Even at its worst, the immortal Creation was inventive. What might happen was inevitable, and every event and circumstance and loving face would find ways to repeat itself. That great odd thought meant that if nothing ever ended, and Diamond realized that if the world could live on and on, with him or without him, then every good soul would come around again.
Woven through his misery: beauty.
Sitting inside the little cabin, he asked the walls and Good, “Where did that thought come from?”
No voice had spoken to him from outside. Plainly, this notion grew out of some secret piece of his mind.
But the beauty proved unreliable. Bountiful was about to crash, and Diamond was begging with the Creators for everyone’s survival, and that’s when the papio man ran into the machine shop. He was the man with the knives. The padded box was under his arm. Suddenly the world was nothing but stark and sick and horrible. Old pains returned. Scalding embarrassment stole his breath. What had been cut away from him was aching again, and the boy instantly dropped his gaze, closing his eyes and making new wishes. Then the box was thrown overboard, and the man who cut him had vanished. Diamond presumed that he fell or jumped when Bountiful began to shake. That made it seem as if one wish had been answered, which gave those next moments a rich sense of magic . . . and what was magic if not the finest beauty . . . ?
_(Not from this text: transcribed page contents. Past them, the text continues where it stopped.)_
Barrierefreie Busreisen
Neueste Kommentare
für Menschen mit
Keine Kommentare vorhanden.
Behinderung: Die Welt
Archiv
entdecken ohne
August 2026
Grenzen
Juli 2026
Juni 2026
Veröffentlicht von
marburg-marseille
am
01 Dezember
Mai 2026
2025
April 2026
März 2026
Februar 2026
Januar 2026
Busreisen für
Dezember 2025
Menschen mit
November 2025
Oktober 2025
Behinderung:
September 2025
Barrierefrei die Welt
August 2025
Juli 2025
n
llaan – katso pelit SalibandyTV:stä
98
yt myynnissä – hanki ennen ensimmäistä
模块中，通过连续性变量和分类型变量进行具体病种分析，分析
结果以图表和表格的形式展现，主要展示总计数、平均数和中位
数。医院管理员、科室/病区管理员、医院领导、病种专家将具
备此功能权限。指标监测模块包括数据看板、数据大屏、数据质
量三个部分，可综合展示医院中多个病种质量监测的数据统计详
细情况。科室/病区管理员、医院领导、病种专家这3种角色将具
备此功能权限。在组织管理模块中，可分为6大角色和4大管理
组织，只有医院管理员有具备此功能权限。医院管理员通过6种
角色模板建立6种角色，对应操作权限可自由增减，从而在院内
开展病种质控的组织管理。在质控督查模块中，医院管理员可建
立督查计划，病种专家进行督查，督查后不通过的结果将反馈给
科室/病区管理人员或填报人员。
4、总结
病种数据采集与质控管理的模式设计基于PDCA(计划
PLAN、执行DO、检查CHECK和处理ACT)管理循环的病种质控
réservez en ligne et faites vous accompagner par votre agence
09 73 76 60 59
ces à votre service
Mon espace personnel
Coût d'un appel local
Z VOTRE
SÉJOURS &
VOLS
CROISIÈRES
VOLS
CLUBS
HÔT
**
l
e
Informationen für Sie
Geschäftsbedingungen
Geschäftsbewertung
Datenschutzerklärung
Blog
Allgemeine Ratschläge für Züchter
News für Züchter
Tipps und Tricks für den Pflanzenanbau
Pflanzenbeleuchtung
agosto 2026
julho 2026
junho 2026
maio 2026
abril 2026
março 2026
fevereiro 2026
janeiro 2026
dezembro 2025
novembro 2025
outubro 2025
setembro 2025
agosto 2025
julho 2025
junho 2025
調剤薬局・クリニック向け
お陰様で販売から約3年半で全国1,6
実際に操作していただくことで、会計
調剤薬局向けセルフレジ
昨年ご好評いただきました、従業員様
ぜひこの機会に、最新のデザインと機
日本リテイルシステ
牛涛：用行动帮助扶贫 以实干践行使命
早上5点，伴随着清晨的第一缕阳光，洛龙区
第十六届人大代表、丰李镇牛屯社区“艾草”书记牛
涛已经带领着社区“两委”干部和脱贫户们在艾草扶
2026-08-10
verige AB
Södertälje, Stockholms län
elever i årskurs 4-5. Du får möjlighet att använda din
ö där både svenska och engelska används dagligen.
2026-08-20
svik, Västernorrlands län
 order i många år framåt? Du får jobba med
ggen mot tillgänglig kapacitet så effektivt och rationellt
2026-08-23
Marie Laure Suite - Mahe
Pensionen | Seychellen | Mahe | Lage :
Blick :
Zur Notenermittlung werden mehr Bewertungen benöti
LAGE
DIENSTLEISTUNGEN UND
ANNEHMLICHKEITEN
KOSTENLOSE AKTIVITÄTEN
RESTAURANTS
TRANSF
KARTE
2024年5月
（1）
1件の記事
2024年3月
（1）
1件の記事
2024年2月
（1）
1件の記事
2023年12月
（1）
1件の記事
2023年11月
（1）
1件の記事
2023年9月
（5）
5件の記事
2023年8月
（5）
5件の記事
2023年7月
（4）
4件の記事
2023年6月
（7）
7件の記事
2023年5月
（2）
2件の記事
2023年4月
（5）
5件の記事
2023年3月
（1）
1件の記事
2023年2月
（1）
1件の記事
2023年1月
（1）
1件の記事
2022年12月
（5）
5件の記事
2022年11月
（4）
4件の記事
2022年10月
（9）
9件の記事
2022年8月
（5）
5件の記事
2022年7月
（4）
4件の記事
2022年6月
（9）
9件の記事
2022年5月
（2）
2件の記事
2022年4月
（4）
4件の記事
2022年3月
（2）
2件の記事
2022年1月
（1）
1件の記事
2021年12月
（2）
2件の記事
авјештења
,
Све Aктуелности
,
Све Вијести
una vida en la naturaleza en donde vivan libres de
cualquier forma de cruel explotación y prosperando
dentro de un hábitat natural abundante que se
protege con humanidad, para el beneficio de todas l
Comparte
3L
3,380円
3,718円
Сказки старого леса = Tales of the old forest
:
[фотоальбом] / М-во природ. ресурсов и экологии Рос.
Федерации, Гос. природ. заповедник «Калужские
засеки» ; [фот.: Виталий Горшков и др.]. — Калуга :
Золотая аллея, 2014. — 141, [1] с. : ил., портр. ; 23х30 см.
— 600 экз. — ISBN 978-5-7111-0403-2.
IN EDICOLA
As the airship crashed, Diamond focused hard on a single thought: everybody who died now would ultimately emerge again from the trees and sunlight, from the rain that washed every dawn and the ashes of the dead mixed into that rain.
That seemed a pretty, perfect thought.
And after the crash, it was possible to believe that everybody survived because of Diamond’s thinking. He must have cast some spell, yes. Clambering barefoot out onto the dusty coral, the boy felt miraculous. All of his people were alive. They emerged from the wreckage hurt but whole, and Good was equally blessed. Diamond didn’t think about the human crew or papio soldiers that he hadn’t saved. He was a gruesomely tired boy who didn’t have time or the urge to imagine the suffering of unseen faces. The bare soles of his feet were bleeding against the rough coral, growing hot while healing. Then Elata and Seldom began talking about the papio man, about the half-invisible shape that had yanked him upwards. Quest had to be responsible—they said it and Diamond believed it—and all at once he was running, sprinting on toes already healing as thick leathery callus.